[Task input — start]

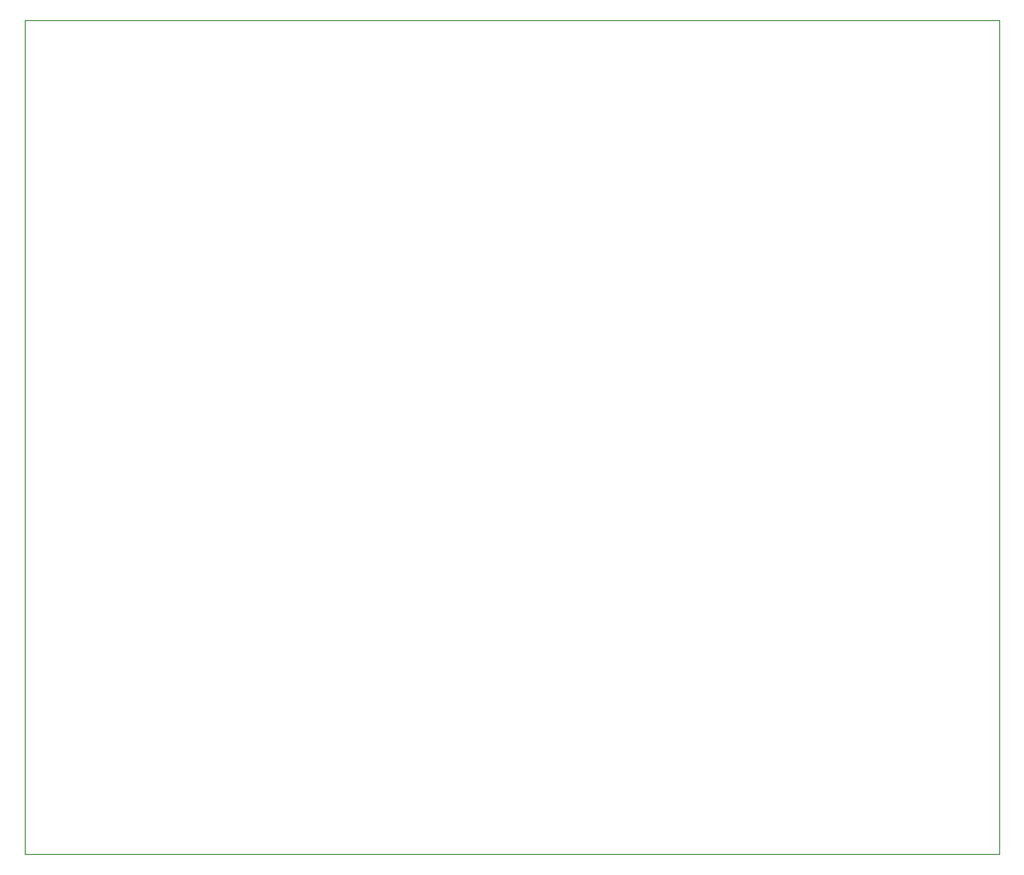
<source format=gm1>
%TF.GenerationSoftware,KiCad,Pcbnew,8.0.6*%
%TF.CreationDate,2025-02-04T19:04:09-05:00*%
%TF.ProjectId,Jetson_Extension_Board,4a657473-6f6e-45f4-9578-74656e73696f,rev?*%
%TF.SameCoordinates,Original*%
%TF.FileFunction,Profile,NP*%
%FSLAX46Y46*%
G04 Gerber Fmt 4.6, Leading zero omitted, Abs format (unit mm)*
G04 Created by KiCad (PCBNEW 8.0.6) date 2025-02-04 19:04:09*
%MOMM*%
%LPD*%
G01*
G04 APERTURE LIST*
%TA.AperFunction,Profile*%
%ADD10C,0.050000*%
%TD*%
G04 APERTURE END LIST*
D10*
X85000000Y-71000000D02*
X175000000Y-71000000D01*
X175000000Y-148000000D01*
X85000000Y-148000000D01*
X85000000Y-71000000D01*
M02*

</source>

[Task input — finish]

| Exercise requirements |
Please transcribe exactly the line containing "X85000000Y-148000000D01*" and every line after it to the end of the data, and no other lines.

| Solution below |
X85000000Y-148000000D01*
X85000000Y-71000000D01*
M02*

</source>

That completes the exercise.